試合中に声を張る琉球の佐々宜央AHC(中央)©Basketball News 2for1

向かい合った「二人の14番」ジョンソンがついた相手は…

 長崎にとっては、負ければ西地区首位から陥落する可能性があった2戦目。前日からマッチアップを変更し、琉球に揺さぶりをかけた。高い機動力と強じんなフィジカルで1対1のディフェンス力が高いジョンソンが、同じ14番を背負う岸本隆一についたのだ。

 琉球の最も大きなオフェンスの起点を抑え、相手のリズムを崩して全クォーターで失点を10点台に抑えた長崎。モーディ・マオールHC「琉球は非常にオフェンスの作り方がうまいので、相手が作りたいところをしっかり阻止できたことは非常に良かったと思います」と戦術面に手応えを語った。

 岸本に対してはジョンソンのほか、馬場雄大や熊谷などタイプの異なるディフェンダーが代わる代わるついて圧をかけ続けた。指揮官はこうも振り返った。
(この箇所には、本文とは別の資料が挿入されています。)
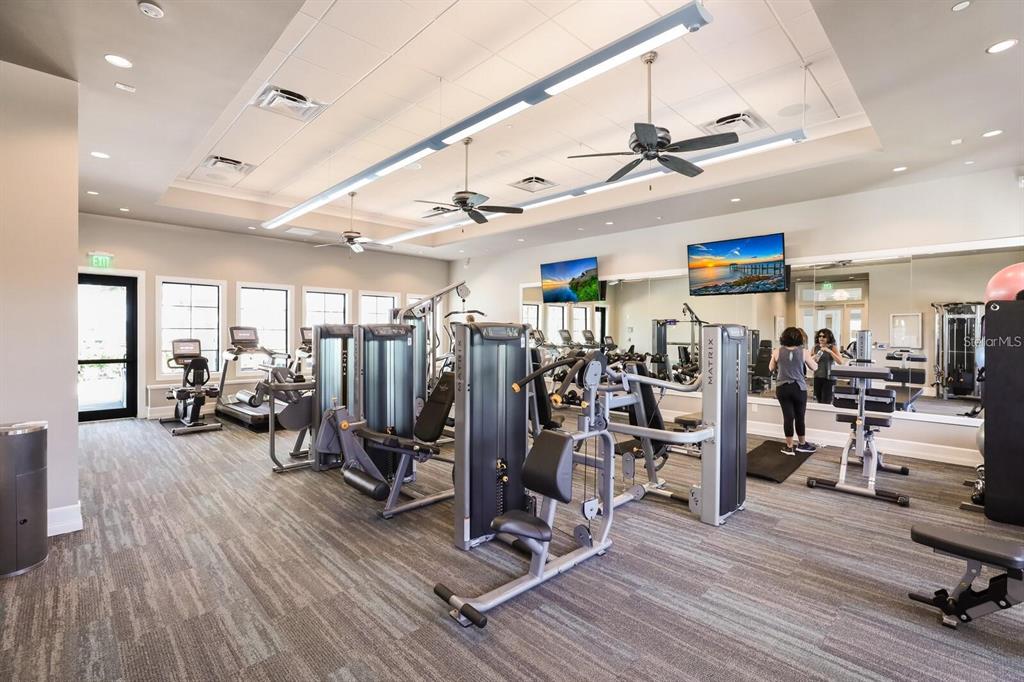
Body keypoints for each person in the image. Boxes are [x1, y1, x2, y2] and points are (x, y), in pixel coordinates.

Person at [769, 327, 818, 456]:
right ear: (800, 338)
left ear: (783, 337)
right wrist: (812, 360)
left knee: (788, 417)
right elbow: (814, 367)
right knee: (799, 417)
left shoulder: (777, 351)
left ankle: (789, 447)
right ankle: (802, 445)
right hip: (798, 388)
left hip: (782, 388)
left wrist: (775, 359)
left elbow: (770, 368)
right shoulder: (804, 352)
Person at [812, 328, 844, 404]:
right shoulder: (815, 347)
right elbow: (811, 361)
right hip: (817, 377)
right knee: (819, 401)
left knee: (826, 401)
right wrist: (816, 356)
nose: (821, 338)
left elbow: (840, 362)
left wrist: (830, 352)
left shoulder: (832, 347)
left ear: (828, 338)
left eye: (824, 336)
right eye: (820, 336)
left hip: (829, 378)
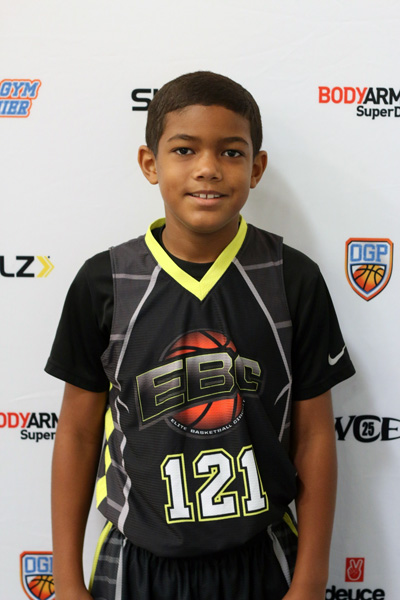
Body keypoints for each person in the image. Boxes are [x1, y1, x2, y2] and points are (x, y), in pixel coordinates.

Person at [47, 71, 355, 600]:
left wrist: (310, 579)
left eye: (231, 152)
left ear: (256, 168)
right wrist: (67, 580)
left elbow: (314, 436)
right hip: (137, 562)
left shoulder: (291, 278)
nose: (208, 168)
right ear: (151, 163)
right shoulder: (107, 282)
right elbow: (76, 433)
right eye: (185, 150)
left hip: (261, 555)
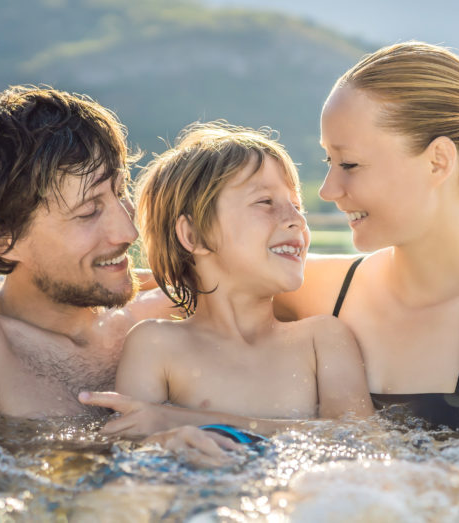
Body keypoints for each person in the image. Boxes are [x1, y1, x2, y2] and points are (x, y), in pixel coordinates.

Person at [85, 42, 459, 436]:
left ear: (438, 161)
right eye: (327, 162)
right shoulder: (314, 288)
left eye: (350, 164)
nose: (327, 190)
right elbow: (185, 285)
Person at [0, 87, 234, 461]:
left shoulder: (172, 307)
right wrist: (138, 469)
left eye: (120, 193)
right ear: (0, 238)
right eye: (89, 211)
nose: (128, 232)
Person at [114, 123, 372, 424]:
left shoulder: (321, 340)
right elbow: (132, 447)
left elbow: (362, 443)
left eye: (296, 205)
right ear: (194, 235)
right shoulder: (155, 345)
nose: (297, 220)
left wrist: (179, 420)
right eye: (265, 202)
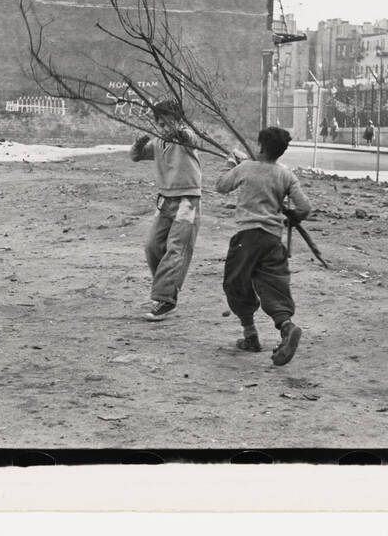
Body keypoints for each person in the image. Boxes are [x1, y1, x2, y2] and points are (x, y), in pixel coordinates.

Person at [216, 127, 312, 366]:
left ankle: (250, 335)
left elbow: (220, 186)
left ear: (260, 146)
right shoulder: (286, 175)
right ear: (281, 151)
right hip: (272, 241)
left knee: (235, 284)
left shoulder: (245, 168)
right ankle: (286, 327)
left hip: (246, 239)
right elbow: (305, 207)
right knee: (274, 287)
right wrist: (290, 215)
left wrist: (231, 163)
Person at [129, 100, 202, 321]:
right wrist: (138, 145)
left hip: (187, 200)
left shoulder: (187, 136)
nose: (162, 128)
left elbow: (191, 139)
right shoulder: (160, 140)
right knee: (152, 246)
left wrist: (180, 132)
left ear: (178, 121)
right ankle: (164, 290)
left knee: (176, 248)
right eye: (159, 124)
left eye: (166, 123)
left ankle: (166, 299)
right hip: (165, 199)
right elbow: (136, 156)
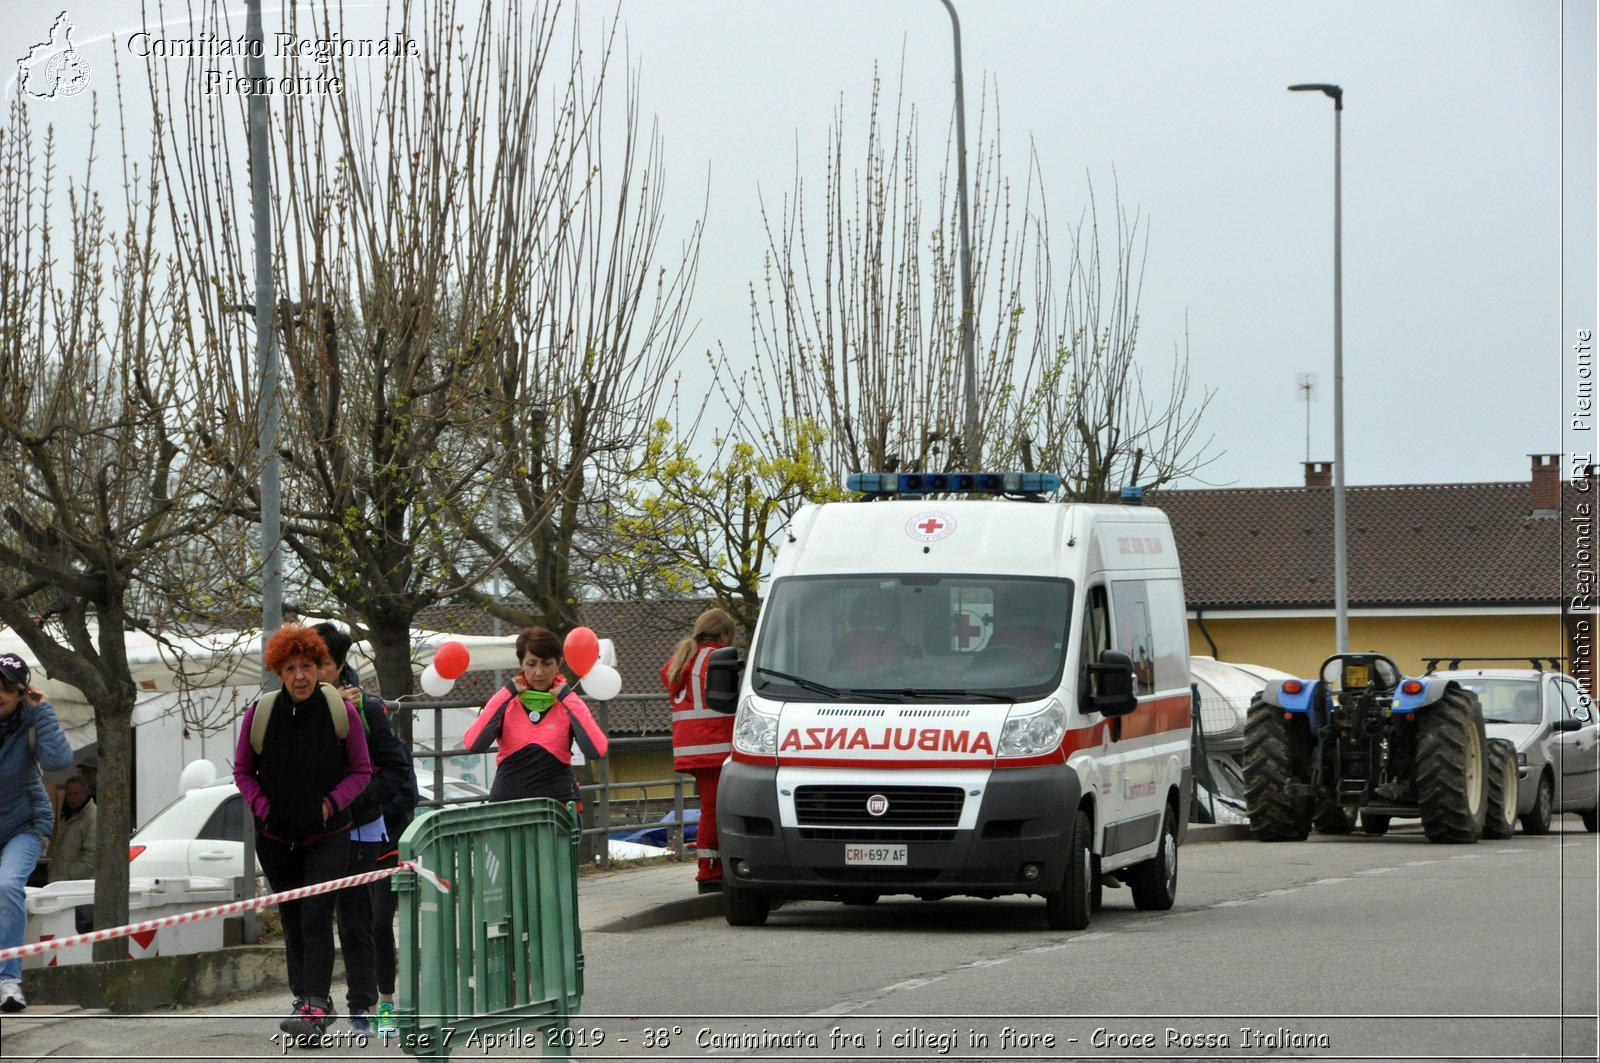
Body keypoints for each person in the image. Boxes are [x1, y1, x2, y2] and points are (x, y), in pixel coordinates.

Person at [233, 624, 371, 1038]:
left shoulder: (340, 712)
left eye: (307, 666)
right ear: (278, 671)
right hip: (276, 838)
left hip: (328, 835)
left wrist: (329, 804)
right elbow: (243, 771)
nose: (300, 676)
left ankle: (315, 1002)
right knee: (292, 917)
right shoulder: (260, 714)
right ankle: (307, 998)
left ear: (318, 668)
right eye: (290, 667)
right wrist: (263, 808)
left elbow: (362, 771)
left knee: (315, 913)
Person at [312, 623, 415, 1037]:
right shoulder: (294, 710)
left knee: (370, 923)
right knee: (325, 918)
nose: (311, 673)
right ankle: (321, 1005)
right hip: (320, 833)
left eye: (321, 664)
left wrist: (364, 800)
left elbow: (400, 776)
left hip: (372, 831)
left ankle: (378, 1007)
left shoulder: (365, 708)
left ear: (339, 666)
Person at [0, 652, 73, 1012]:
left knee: (7, 885)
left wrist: (41, 711)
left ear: (20, 693)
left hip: (25, 824)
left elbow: (59, 762)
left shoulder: (33, 717)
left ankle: (9, 982)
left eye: (6, 689)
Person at [464, 626, 607, 804]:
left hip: (558, 809)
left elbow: (597, 749)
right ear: (521, 664)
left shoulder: (568, 703)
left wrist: (569, 698)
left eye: (547, 663)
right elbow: (473, 744)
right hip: (508, 808)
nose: (539, 672)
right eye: (531, 664)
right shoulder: (506, 702)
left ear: (559, 663)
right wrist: (506, 693)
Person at [659, 609, 737, 894]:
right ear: (725, 635)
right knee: (715, 809)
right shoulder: (718, 659)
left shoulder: (683, 660)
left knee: (710, 807)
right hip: (715, 746)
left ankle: (713, 868)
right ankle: (709, 872)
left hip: (691, 747)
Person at [47, 776, 96, 882]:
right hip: (60, 881)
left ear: (86, 793)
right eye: (69, 794)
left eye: (76, 794)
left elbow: (91, 858)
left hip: (74, 885)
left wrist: (67, 875)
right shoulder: (69, 814)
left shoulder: (93, 817)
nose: (72, 799)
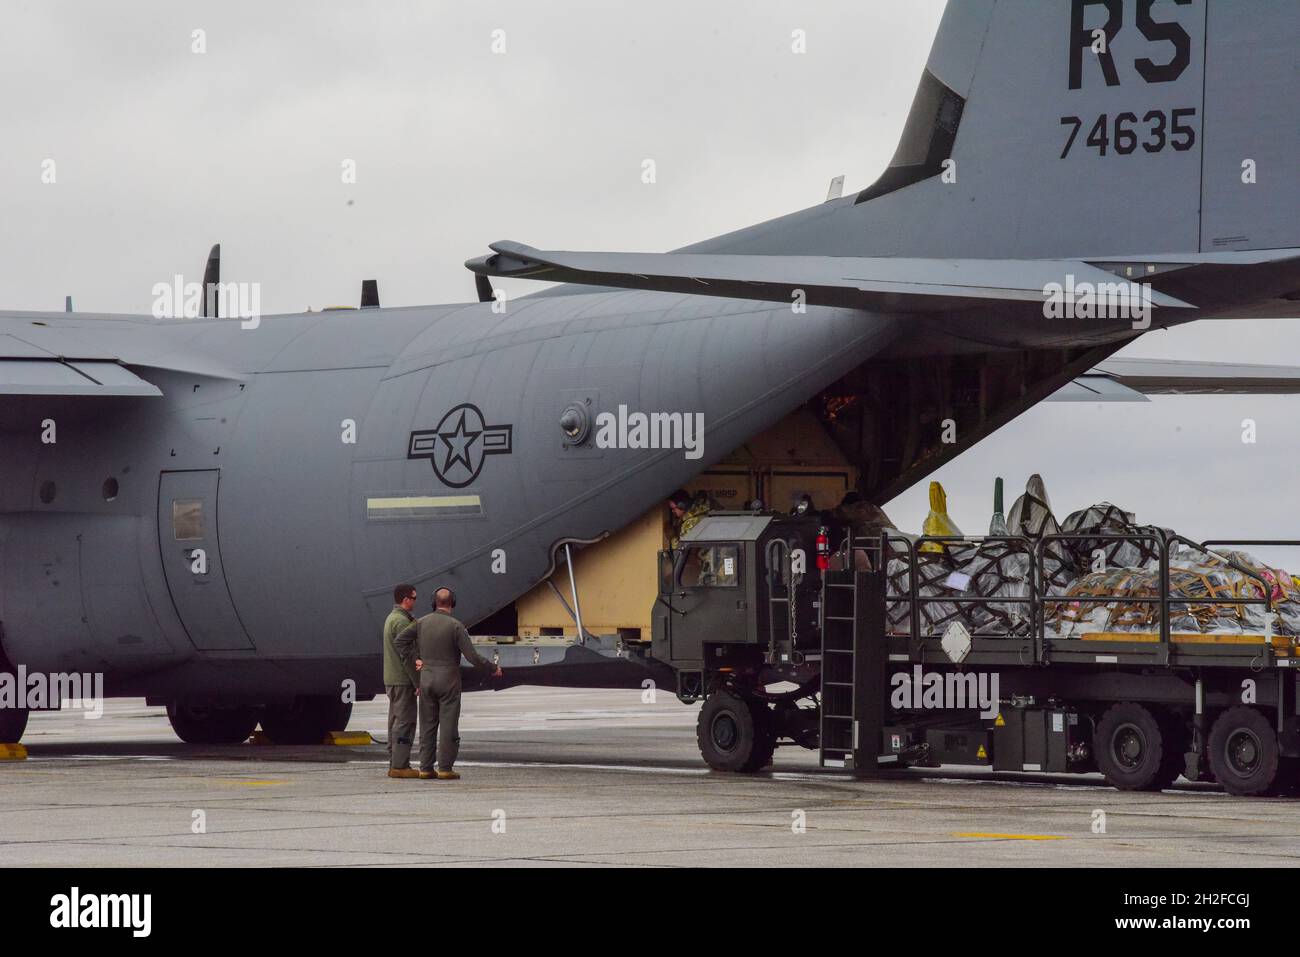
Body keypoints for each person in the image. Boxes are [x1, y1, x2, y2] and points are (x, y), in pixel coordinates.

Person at [394, 587, 502, 780]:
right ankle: (445, 768)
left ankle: (425, 768)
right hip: (449, 681)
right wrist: (492, 668)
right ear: (453, 603)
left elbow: (400, 641)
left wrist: (415, 660)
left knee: (427, 725)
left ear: (434, 602)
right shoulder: (456, 626)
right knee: (448, 725)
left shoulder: (421, 623)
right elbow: (472, 656)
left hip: (426, 679)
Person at [383, 584, 420, 779]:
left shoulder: (392, 618)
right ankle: (400, 765)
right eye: (414, 598)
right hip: (402, 680)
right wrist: (417, 681)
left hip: (393, 679)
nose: (415, 601)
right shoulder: (400, 622)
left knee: (395, 721)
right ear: (406, 599)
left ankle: (394, 761)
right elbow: (407, 655)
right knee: (405, 722)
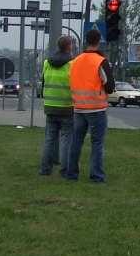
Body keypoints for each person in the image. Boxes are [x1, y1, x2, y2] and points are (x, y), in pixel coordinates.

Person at [66, 29, 115, 182]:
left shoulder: (75, 61)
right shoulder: (100, 61)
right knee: (97, 143)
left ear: (86, 41)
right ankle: (96, 176)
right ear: (98, 41)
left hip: (79, 107)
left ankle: (71, 174)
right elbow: (109, 85)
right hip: (96, 108)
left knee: (76, 142)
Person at [39, 35, 73, 176]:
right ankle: (64, 170)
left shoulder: (47, 62)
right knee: (66, 140)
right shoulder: (72, 64)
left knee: (49, 139)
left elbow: (43, 82)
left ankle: (45, 169)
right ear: (69, 46)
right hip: (66, 106)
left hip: (50, 106)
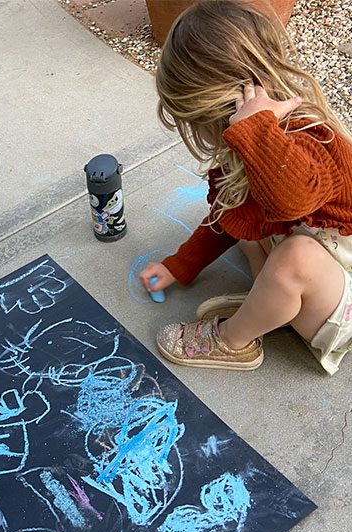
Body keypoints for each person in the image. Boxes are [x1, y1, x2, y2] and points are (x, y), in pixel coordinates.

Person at [139, 0, 352, 374]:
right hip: (325, 261)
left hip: (344, 291)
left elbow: (292, 200)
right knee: (248, 228)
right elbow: (228, 215)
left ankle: (233, 342)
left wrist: (255, 132)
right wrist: (181, 264)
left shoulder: (312, 138)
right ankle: (269, 305)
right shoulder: (251, 146)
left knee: (296, 258)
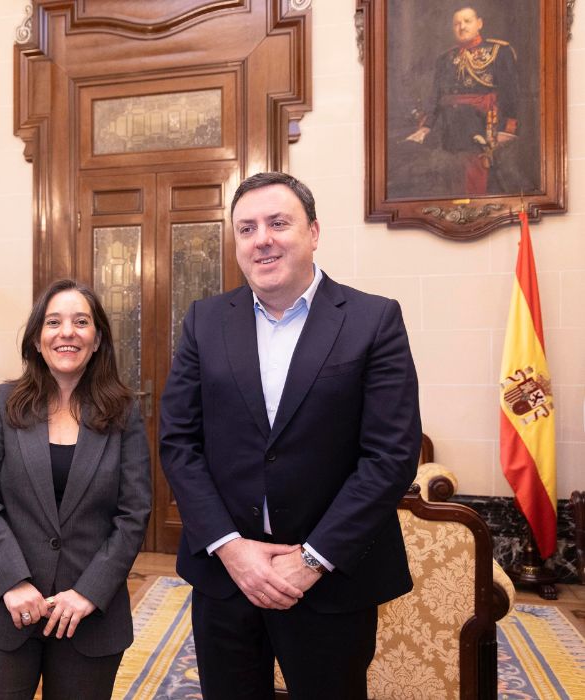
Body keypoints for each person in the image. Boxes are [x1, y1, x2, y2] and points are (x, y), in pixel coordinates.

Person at [159, 172, 422, 699]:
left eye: (279, 223)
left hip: (331, 580)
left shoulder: (373, 320)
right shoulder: (204, 321)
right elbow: (178, 442)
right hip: (227, 578)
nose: (263, 239)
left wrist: (310, 562)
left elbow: (390, 457)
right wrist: (231, 550)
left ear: (314, 232)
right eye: (247, 228)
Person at [0, 279, 152, 700]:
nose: (67, 332)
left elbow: (133, 512)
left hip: (89, 619)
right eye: (54, 322)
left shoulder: (124, 412)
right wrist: (12, 581)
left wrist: (89, 592)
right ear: (37, 338)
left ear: (97, 338)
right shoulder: (1, 403)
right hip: (2, 609)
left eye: (81, 322)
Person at [404, 6, 520, 195]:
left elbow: (510, 94)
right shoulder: (445, 59)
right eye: (457, 23)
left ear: (479, 24)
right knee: (452, 182)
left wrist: (507, 130)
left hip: (483, 127)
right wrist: (426, 127)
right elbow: (436, 97)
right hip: (449, 131)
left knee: (480, 180)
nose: (462, 27)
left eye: (467, 21)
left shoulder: (499, 51)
「岸本は素晴らしい選手なので、彼が乗っている時は琉球がチームとしても勢いに乗っている時だと思います。ただ、自分たちにはいろんな方法で、いろんな選手が彼のような選手を守れると思います。誰か一人がずっとついてたら彼も慣れてしまうので、いろんな選手にマークさせるのが大事だと考えていました」

長崎との対戦を1勝1敗で終えた琉球©Basketball News 2for1

 1戦目とは異なり、リバウンド数で34本対39本とほぼ互角に渡り合ったことも勝因になった。ミッチェルが不在の中、前日に比べてブラントリーらがショウディフェンスに出る度合いを抑え、よりディフェンスリバウンドに入りやすい守り方に変えたことが功を奏した。

 マオールHCは「一番大事だったリバウンドをしっかりコントロールできました。琉球は5番ポジションの選手が強いので、全員が高い集中力で戦えたことは非常に良かったです」と評価した。

 少ない人数でのローテーションでフィジカルな戦いを貫き、ブラントリーは「together(一緒に)」という言葉を掲げながら戦っていたことを明かした。その上で「自分たちには個々の高いスキルがある。それに加え、40分間全員が一体となってプレーしようとチームメイトに伝えていました」と語った。

 レギュラーシーズンが佳境に入ったB1。CS進出争いが激化する中で、1戦ごとの重要性はより高まっている。混戦を勝ち抜くためには、長崎と琉球が見せたような試合ごとでのディフェンス修正が、上位をキープするうえでますます重みを増していくはずだ。